Count the lines in the records below that contain the word "undo", and give only that number.
[Opening RECORDS FOR PROCESSING section]
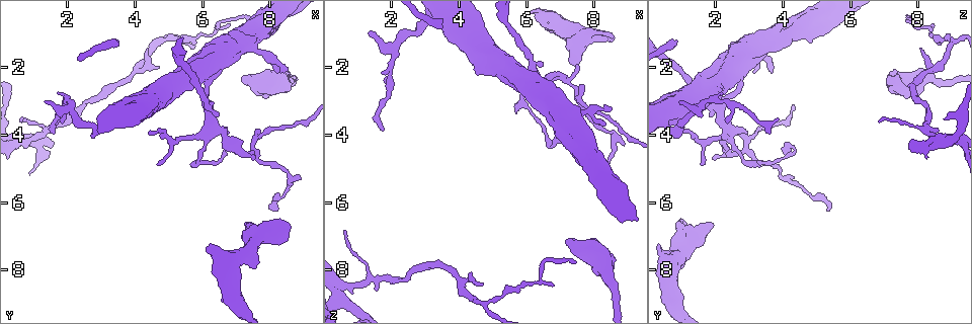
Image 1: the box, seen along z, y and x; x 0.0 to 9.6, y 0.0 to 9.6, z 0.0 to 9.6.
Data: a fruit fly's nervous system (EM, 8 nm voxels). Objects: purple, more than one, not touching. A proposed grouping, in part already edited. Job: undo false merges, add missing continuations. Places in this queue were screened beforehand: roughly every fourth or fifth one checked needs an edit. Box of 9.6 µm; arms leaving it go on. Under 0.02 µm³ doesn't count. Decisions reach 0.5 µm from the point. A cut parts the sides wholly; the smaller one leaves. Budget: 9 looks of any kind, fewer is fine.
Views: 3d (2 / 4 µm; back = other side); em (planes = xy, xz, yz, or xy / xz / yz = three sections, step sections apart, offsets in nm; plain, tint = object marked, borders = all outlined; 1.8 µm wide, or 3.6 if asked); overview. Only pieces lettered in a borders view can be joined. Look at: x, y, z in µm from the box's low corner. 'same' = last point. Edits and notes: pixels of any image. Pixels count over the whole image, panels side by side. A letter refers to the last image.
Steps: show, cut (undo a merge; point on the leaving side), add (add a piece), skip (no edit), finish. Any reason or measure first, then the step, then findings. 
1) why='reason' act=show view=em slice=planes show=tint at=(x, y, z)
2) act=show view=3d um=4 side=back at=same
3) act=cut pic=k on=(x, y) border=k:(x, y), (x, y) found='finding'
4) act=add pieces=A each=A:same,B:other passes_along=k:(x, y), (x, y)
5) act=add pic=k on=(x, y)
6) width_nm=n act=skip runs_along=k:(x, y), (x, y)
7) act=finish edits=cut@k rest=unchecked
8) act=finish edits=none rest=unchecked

why='stops while still wide' act=show view=3d um=4 at=(7.20, 2.25, 7.15)

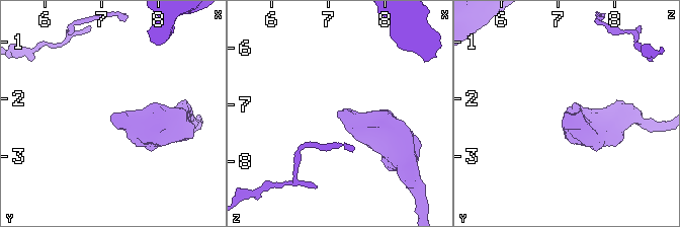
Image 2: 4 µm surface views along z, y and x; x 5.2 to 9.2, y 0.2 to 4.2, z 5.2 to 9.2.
why='shape alone is not enough' act=show view=em slice=yz step=4 show=tint at=(7.20, 2.25, 7.15)

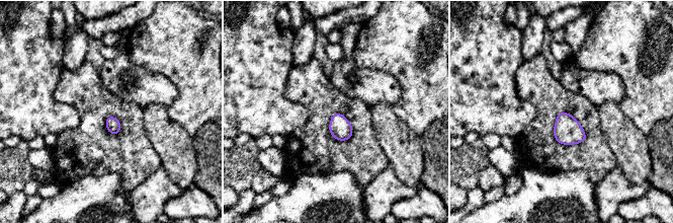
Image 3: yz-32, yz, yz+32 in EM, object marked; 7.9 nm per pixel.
why='what lies round it' act=show view=em slice=yz step=4 show=borders at=same

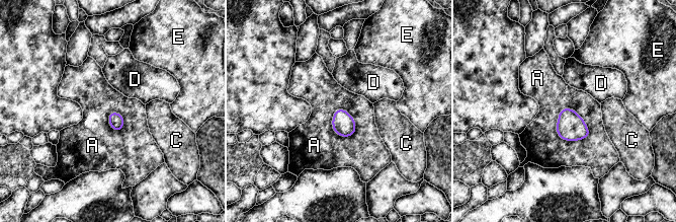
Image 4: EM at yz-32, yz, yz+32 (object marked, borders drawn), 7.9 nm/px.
act=skip each=A:other,C:other,D:other,E:other border=4:(560, 110), (572, 108), (589, 135) found='no lettered piece goes on from it'

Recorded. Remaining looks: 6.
why='abrupt turn' act=show view=3d um=2 at=(6.10, 3.05, 1.75)

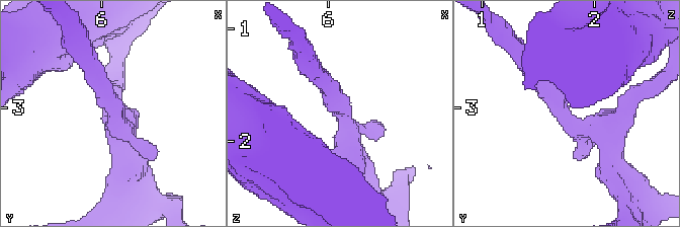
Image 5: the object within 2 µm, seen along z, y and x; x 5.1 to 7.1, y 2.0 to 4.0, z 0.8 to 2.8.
arms=3 arm_widths_nm=170,180,220 act=show view=em slice=planes show=borders at=(6.14, 3.10, 1.76)

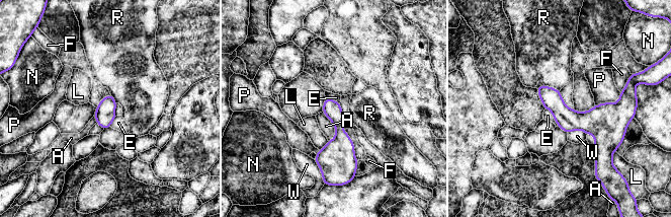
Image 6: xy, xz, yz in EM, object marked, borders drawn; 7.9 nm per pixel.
longest_contact=A:240nm act=skip each=A:other,E:other,F:other,L:other,N:other,P:other,R:other,W:other found='all the same neuron'

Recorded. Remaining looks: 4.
why='three-way junction' act=show view=em slice=planes show=tint at=(4.80, 1.25, 9.05)

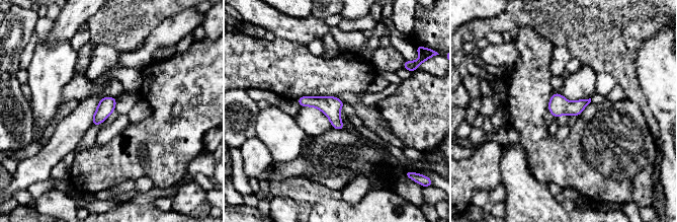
[Closing RECORDS FOR PROCESSING section]
THE COMPLETED TASK: 2